Sacherwürstel
今日はオーストリアの代表的な軽食「ブルストのお話」です。
2月にBerner Würstelをご紹介しましたが、今日はシンプルなSacherwürtelです。日本語に訳すと「ザッハーソーセージ」となりますね。
Sacherwürtelは写真を見るとおわかりのように、細長いブルストです。こちらの代表的なブルストであるフランクフルターとよく似ていますが、細長い点が特長です。
中身や製造方法はフランクフルターに近いそうですが、実際には使っている肉や調味料が若干違うようで、実際、食感も異なります。写真はFrankfurteと断面を並べたものですが、左側がSacherwürtelです。木目や色が違うのがわかると思います。
ところで、くせ者は「Sacher」という名前です。Sacherという名前を聞くと、かの有名なHOTEL SACHERを思い出します。
“HOTEL SACHERで出されていたブルスト”“HOTEL SACHERのレシピで作ったブルスト”と考えたくなります。Feriも以前は、そのように思っていました。が、実はHOTEL SACHERとは全く関係ないそうです。
その昔、「オーストリア料理の総称」としてSACHERという名前が冠された時期があったそうです(要するにグルメの代名詞…みたいなものでしょうか )。
今だったら、商標登録侵害などで、たいへんな問題になることでしょうが、昔はおおらかな時代だったようで、一応、公式にもSacherという名称の使用が認めれているそうです。ちなみにウィーンにSacherwürtelが登場したのは1806年のこと。200年以上前から親しまれているブルストです 。
ところで、このSacherwürtelですが、ドイツで同じようなブルストを見つけた職人さんが、ウィーンでホットドック用に改良したものであるという話もあります(ブロートに挟みやすいように細長くした…という訳です)。何となく最もらしいですね。
現在、オリジナルのSacherwürsteは、Trünkelというメーカー(肉屋さん)が伝統的な方法で製造しており、数々の賞を受賞している逸品です。オリジナルのSacherwürsteを見分ける方法は簡単で、ブルストに写真のような銘板がついています。これがついていれば、本物…という訳です。何やら「関さば、関あじ」を思い浮かべますね。まぁ、今では「ちょっと高級なフランクフルター」というニュアンスでしょうかね。
皆さんもカフェなどで、Sacherwürsteを注文したときは、必ず、この銘板を確認してください。なお、Sacherwürsteという名前を使っていないお店もあります。例えば、国立歌劇場のCafe Oper WienではOpernwürstelという名前で提供されています(右下がOpernwürstel)。ただ、以前、利用した時は「例の銘板」がついたSacherwürsteが使われていました。

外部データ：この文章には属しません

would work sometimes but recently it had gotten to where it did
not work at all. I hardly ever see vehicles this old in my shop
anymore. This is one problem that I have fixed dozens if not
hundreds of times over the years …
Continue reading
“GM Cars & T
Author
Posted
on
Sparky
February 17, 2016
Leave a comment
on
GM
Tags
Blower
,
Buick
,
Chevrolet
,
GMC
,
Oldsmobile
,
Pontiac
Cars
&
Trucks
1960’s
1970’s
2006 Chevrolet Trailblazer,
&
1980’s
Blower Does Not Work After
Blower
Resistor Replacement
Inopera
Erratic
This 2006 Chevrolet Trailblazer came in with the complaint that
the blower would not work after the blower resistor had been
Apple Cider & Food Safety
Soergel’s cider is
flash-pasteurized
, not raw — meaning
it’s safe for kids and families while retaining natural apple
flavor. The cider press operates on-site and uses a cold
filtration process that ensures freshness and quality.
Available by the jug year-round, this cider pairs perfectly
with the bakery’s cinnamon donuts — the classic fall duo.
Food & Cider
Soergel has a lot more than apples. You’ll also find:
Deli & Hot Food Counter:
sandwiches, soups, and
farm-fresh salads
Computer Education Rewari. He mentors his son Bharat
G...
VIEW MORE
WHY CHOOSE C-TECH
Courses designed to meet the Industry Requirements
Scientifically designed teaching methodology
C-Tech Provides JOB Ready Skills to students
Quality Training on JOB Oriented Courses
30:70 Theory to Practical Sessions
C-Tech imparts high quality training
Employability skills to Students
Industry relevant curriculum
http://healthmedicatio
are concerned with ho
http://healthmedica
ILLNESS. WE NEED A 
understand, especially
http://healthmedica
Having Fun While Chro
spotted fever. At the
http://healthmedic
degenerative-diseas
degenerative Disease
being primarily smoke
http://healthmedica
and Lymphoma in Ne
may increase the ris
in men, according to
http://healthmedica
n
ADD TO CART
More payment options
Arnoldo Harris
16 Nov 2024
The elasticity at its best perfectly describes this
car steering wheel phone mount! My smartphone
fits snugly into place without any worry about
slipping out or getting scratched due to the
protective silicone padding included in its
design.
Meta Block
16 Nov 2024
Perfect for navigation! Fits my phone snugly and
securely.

さて、Sacherwürsteの食べ方ですが、フランクフルターと同じく茹でていただきます。普通、カフェなどではゼンフやセンメルなどがついてきますが、前回ご紹介したBerner Würstelに比べて、極めてシンプルな食べ方ですね。あと調味料は店によって工夫しており、カフェ・ワイマールでは、ゼンフの他にグーラッシュがついてきます(左写真がワイマールのものですが、グーラッシュの器が写っていません。すみません )。
ちなみに伝統的なカフェは、軽食としてSacherwürstelを置いているケースが多いようです。当たり前ですがFrankfurteの類似商品ですから、Sacherwürstelを置いている場合、Frankfurteはありません。
なお、メーカーさんであるTrünkelさんのSacherwürstel を紹介したWebサイトはなかなか良くできています。お暇ならばのぞいてみてください。食べたくなること請け合いです。
そろそろSacherwürstelが食べたくなってきたので、街に出かけることにしましょうか 。